Page last updated at 14:34 GMT, Friday, 3 October 2008 15:34 UK

Third time lucky, says Mandelson

Peter Mandelson says it is 'third time lucky'

Peter Mandelson has reacted to his surprise return to the Cabinet by saying: "Third time lucky".

Mr Mandelson - who was forced to resign two cabinet posts during Tony Blair's time as prime minister - has been made Business Secretary.

Mr Mandelson, who has been EU trade commissioner since 2004, said it was "all hands on deck" to deal with the global financial crisis.

He and Gordon Brown had had their "ups and downs" but got on "very well".

The recall of Mr Mandelson from Brussels has taken Westminster - and apparently the trade commissioner himself - by surprise.

'Exceptionally good job'

Speaking outside 10 Downing Street, Mr Mandelson said he had enjoyed working in Brussels but the prime minister had asked him to come back.

Smiling and joking with reporters, he laughed off suggestions he was being made a lord and dismissed claims relations remained frosty between himself and Mr Brown as "exaggerated".

In a sense it's all hands on deck
Peter Mandelson

"I get on with him fine thank you very much, I think he's been doing an exceptionally good job in what are very very challenging conditions for our country," he said.

"Of course we've had our ups and downs but we've also known each other for over 20 years and originally we worked very well together and I'm very proud to have been invited to serve in his government.
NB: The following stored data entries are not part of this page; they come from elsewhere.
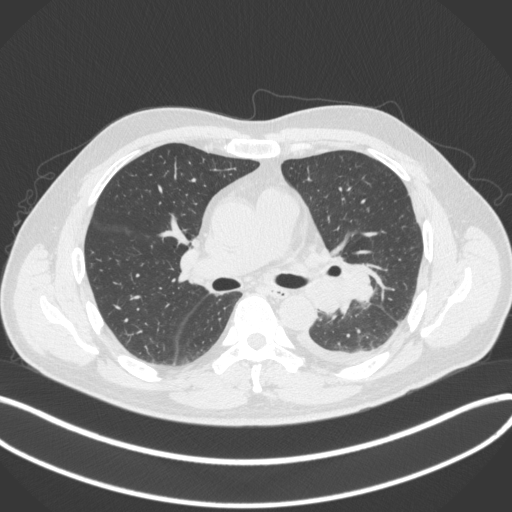
Chest CT, one axial slice; slice 213 of 350 in the series (ordered by position); 120 kVp; lung window (W 1500 / L -600 HU); 512 × 512 image matrix, field of view 400 × 400 mm. Male patient, age 58 years. Case-level facts recorded for this patient, not image findings: clinical TNM (as recorded): T3 N1 M1b; histopathological grade: G3.
Structures marked on this image (bounding box drawn by a radiologist):
- lung tumour (recorded histology: small cell carcinoma): bounding box [x1, y1, x2, y2] px = [348, 259, 383, 310]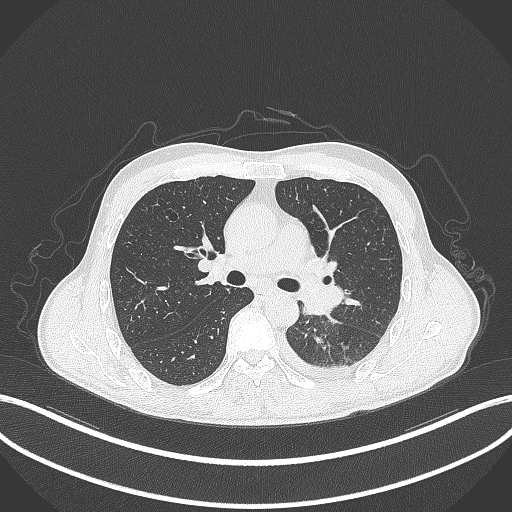
Chest CT, one axial slice; slice 197 of 295 in the series (ordered by position); reconstruction kernel B70f; 120 kVp; lung window (W 1500 / L -600 HU); 1 mm slice thickness; 512 × 512 image matrix, field of view 400 × 400 mm. Male patient, age 47 years. From the clinical record (not read from this slice): clinical TNM (as recorded): T3 N1 M1c; histopathological grade: G3.
Outlined on this slice (rectangle marked by the reading radiologist):
- lung tumour (recorded histology: small cell carcinoma): bounding box <299,275,345,316> (left, top, right, bottom; pixels)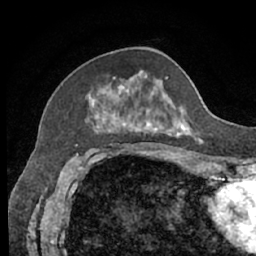
Breast MRI (dynamic contrast-enhanced), one axial slice; position 24 of 66 along the scan axis; cropped to one breast; dynamic contrast-enhanced series, time point 2 of 7 at this slice position (early post-contrast); 1.5 T; TE 3 ms, TR 6.2 ms; 2.4 mm slice thickness; 256 × 256 image matrix, field of view 160 × 160 mm. Female patient.
Annotated regions visible in this slice (semi-automatically segmented with operator editing):
- enhancing-tissue mask used for the functional tumour volume (all voxels passing the contrast-enhancement thresholds inside the analysis volume; usually the tumour): bounding box (x1, y1, x2, y2) in pixels: (88, 70, 200, 140)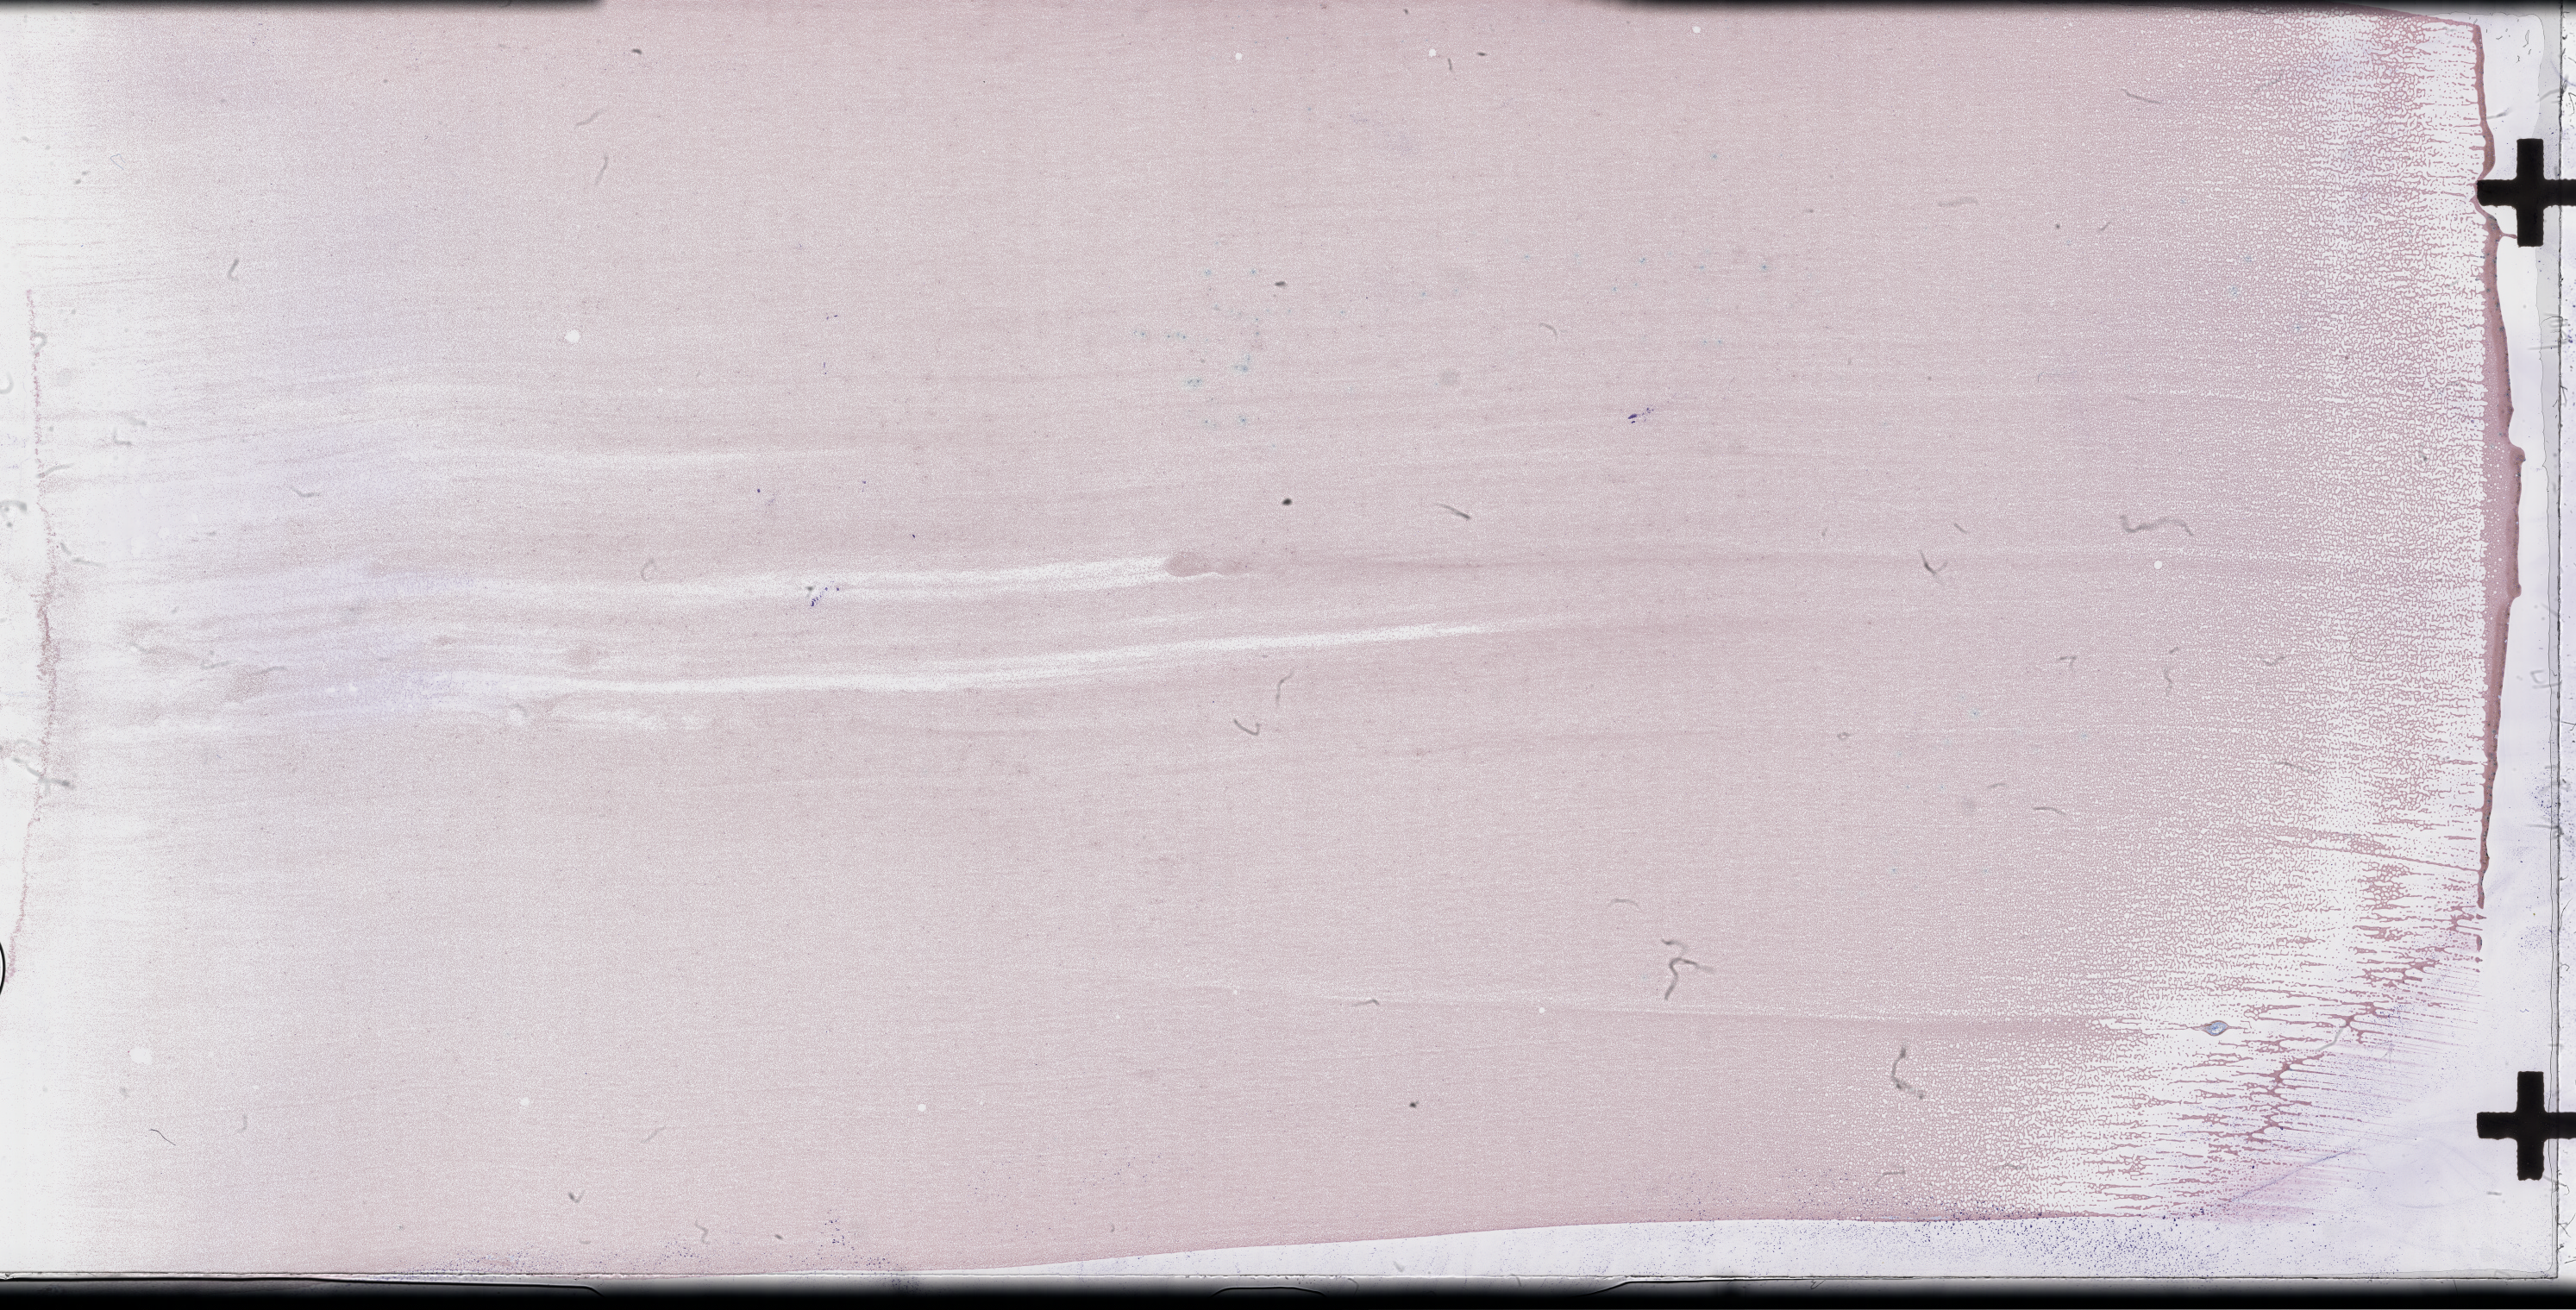
Whole-slide image of a whole blood smear, Wright–Giemsa stain — shown as a low-resolution overview of the whole scanned area (about 48.2 x 24.5 mm). Patient sex: male.
Patient diagnosis: Acute Myeloid Leukemia Not Otherwise Specified.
"It's not what I was seeking and it's certainly not what I was expecting but nonetheless it's a great opportunity and a great challenge and I look forward to returning to being with my colleagues and my friends again in the Labour government. "
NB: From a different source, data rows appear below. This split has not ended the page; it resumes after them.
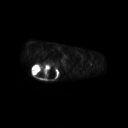
FDG PET of an extremity soft-tissue mass (from a PET/CT study), one axial slice; slice 198 of 267 in the series (ordered by position); 3.27 mm slice thickness; 128 × 128 image matrix. Patient: male, 61 years. From the clinical record (not read from this slice): histological type: pleiomorphic spindle cell undifferentiated; grade: high; site of the primary tumour: right parascapusular.
Outlined on this slice (expert contour drawn on MRI and transferred to this co-registered scan by the dataset authors):
- gross tumour volume including surrounding oedema: box from (x=31, y=63) to (x=60, y=79) px
- gross tumour volume (mass): (x=31, y=63)–(x=58, y=78)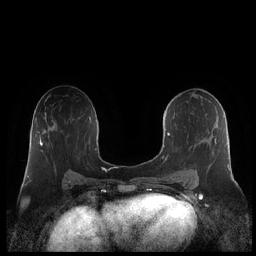
Breast MRI (dynamic contrast-enhanced), one axial slice; slice 119 of 248 in the series (ordered by position); dynamic contrast-enhanced series, time point 2 of 7 at this slice position (early post-contrast); 1.5 T; TE 1.9 ms, TR 4.1 ms; 0.8 mm slice thickness; 256 × 256 image matrix. Female patient.
Structures marked on this image (semi-automatic segmentation, software-assisted and operator-edited):
- enhancing-tissue mask used for the functional tumour volume (all voxels passing the contrast-enhancement thresholds inside the analysis volume; usually the tumour): bounding box <162,114,230,182> (left, top, right, bottom; pixels)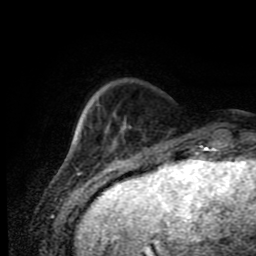
Breast MRI (dynamic contrast-enhanced), one axial slice; slice 18 of 80 in the series (ordered by position); cropped to one breast; dynamic contrast-enhanced series, time point 2 of 11 at this slice position (early post-contrast); 1.5 T; TE 4.2 ms, TR 7 ms; 2 mm slice thickness; 256 × 256 image matrix, field of view 170 × 170 mm. Female patient.
Structures marked on this image (semi-automatically segmented with operator editing):
- enhancing-tissue mask used for the functional tumour volume (all voxels passing the contrast-enhancement thresholds inside the analysis volume; usually the tumour): bounding box <106,121,126,145> (left, top, right, bottom; pixels)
He said everyone had to play their part in dealing with the global financial crisis, adding: "In a sense it's all hands on deck."

He joked "that's quite enough" when the BBC's James Landale suggested he was the "comeback kid".

Brown feud

Mr Mandelson is to be replaced as EU trade commissioner by Baroness Ashton, the leader of the House of Lords.

He served as trade and industry secretary and Northern Ireland secretary in Tony Blair's government but had to resign twice and his critics within the Labour Party say he remains a divisive figure.

He also had a long-standing feud with Mr Brown, after backing Tony Blair for the party leadership in 1994.

The decision to bring him back from Brussels has been warmly welcomed by some senior Labour figures, including former home secretary David Blunkett who described it as a "masterstroke". But others, including Labour backbenchers Ian Gibson, John McDonnell and Peter Kilfoyle have said they are very disappointed.